There is nothing simple about agriculture and long-term investment in agriculturual supply chains and technology. This is why agriculture has often been the interest of wealthy families and long-term investors globally, rather than public markets.

In recent months the First Samuel investment team has spent time discusssing the cutting edge investment that Costa has made with key staff and former employees. The consistent themes that emerged from these discussions was the tremendous dedication to staff and technology that senior management engenders.

In addition it is our view, shared by analysts, that Costa was likely to achieve a critical combination of earnings momentum in the coming 3 years:

  • It would benefit from overall pricing cycles and global inflation
  • The earnings power of the investments made over the past 3 years would arrive.

Why didn’t the market see what we did?

Short-sighted equity markets refused to value the investments Costa made, worrying instead about the cyclicality of weather and its impact. This has ultimately played directly into the hands of Paine & Schwartz, which is committed to “riding out the cycle in favour of the long-term fundamentals”.

The AFR this week noted in a review of Costa’s listed company experience that:

“What they (Costa investors) do know is that despite the bankers’ “AgTech” pitch all those years ago, Costa is agriculture and its earnings are volatile. Listed markets do not like volatility – just ask GrainCorp, Incitec Pivot or Nufarm – particularly when it is paired with debt on the balance sheet.”

We agree!  However, we noted that weather-related earnings volatility is not a feature that should be as heavily discounted by the ASX as it is. Clients have in recent year appreciated the profits made by purchasing companies such Incitec Pivot or United Malt in such circumstances.

Such volatilty is at the heart of agricultural investment throughout the world.  Critically, the weather is unrelated to other factors that drive financial markets. That is, it is lowly correlated – which is a good thing.

Costa is just as likely to have favourable weather (and earnings) in a year the market is up as it is in a year the market is down. This feature should underpin its value, yet the ASX has consistently thought otherwise. Until this week when Paine and Shawtraz yet again set the market straight.
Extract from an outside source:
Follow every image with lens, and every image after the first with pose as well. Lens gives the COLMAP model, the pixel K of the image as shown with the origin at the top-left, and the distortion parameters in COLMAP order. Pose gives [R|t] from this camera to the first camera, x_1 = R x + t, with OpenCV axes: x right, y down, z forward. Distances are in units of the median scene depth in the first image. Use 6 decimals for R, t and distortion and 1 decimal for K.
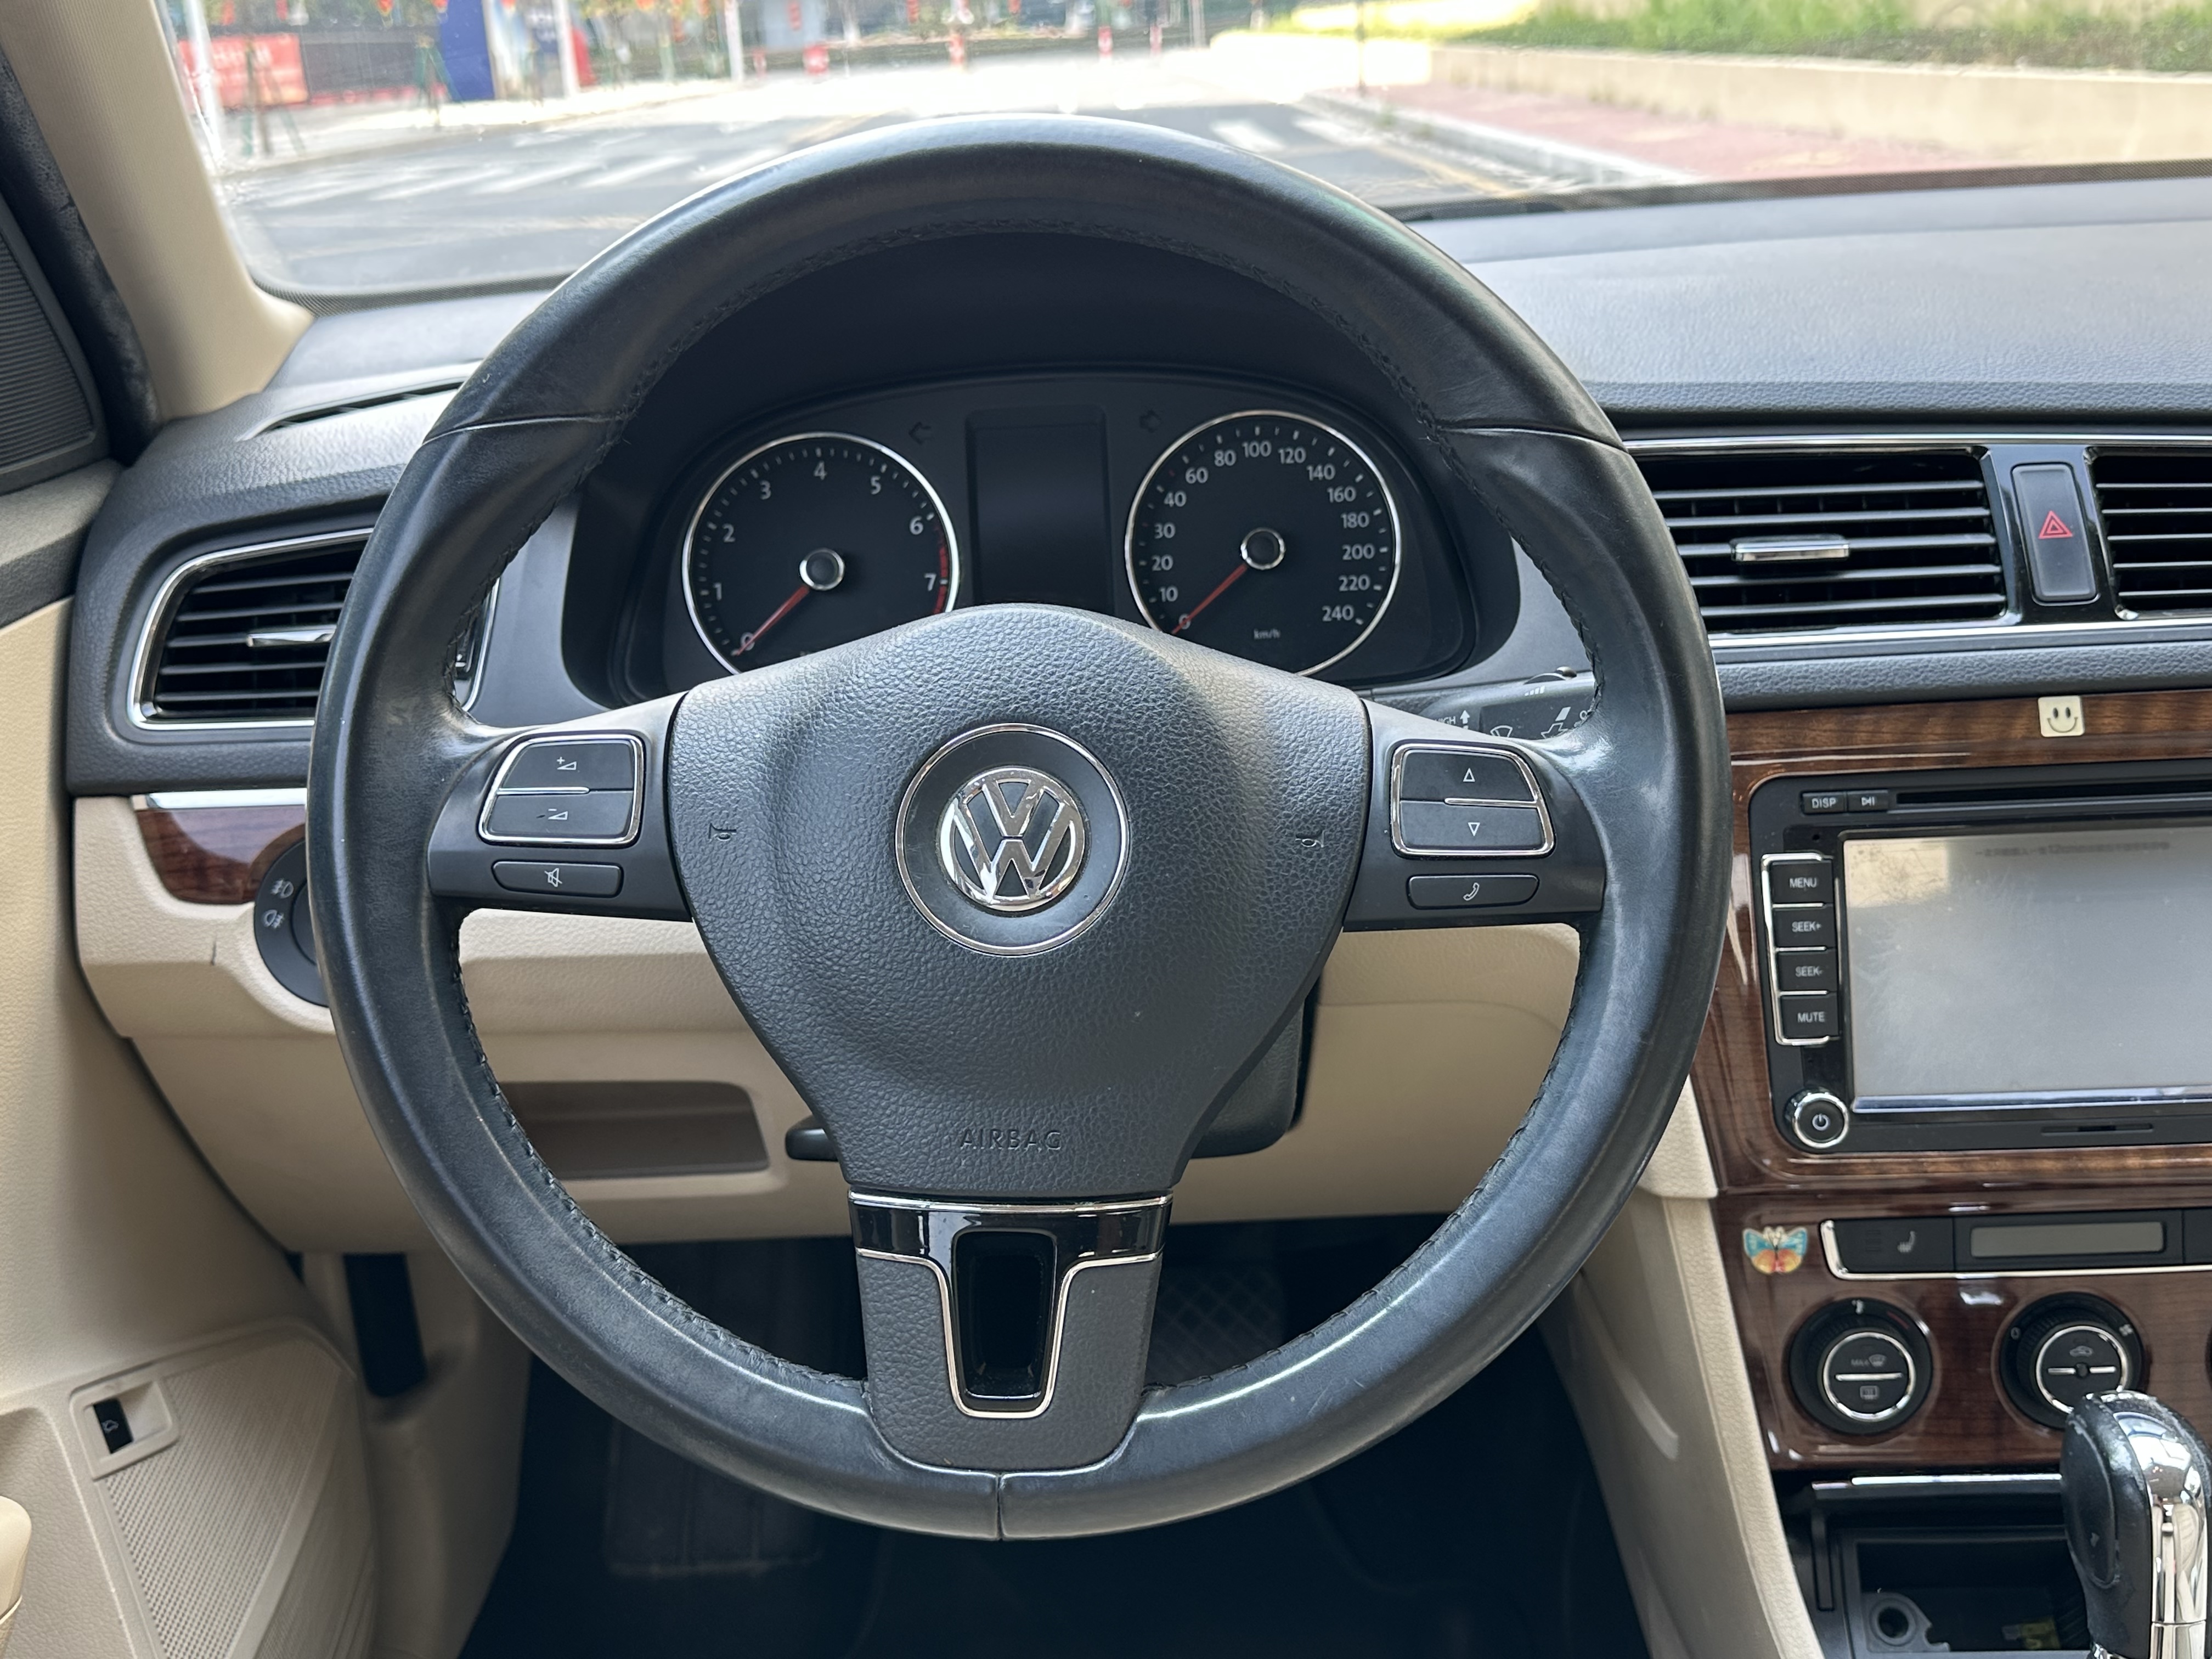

But did Paine & Schwartz bid enough considering the value of the assets Costa Group owns? We doubt it. Will the deal be blocked? We doubt that, too.


The information in this article is of a general nature and does not take into consideration your personal objectives, financial situation or needs. Before acting on any of this information, you should consider whether it is appropriate for your personal circumstances and seek personal financial advice.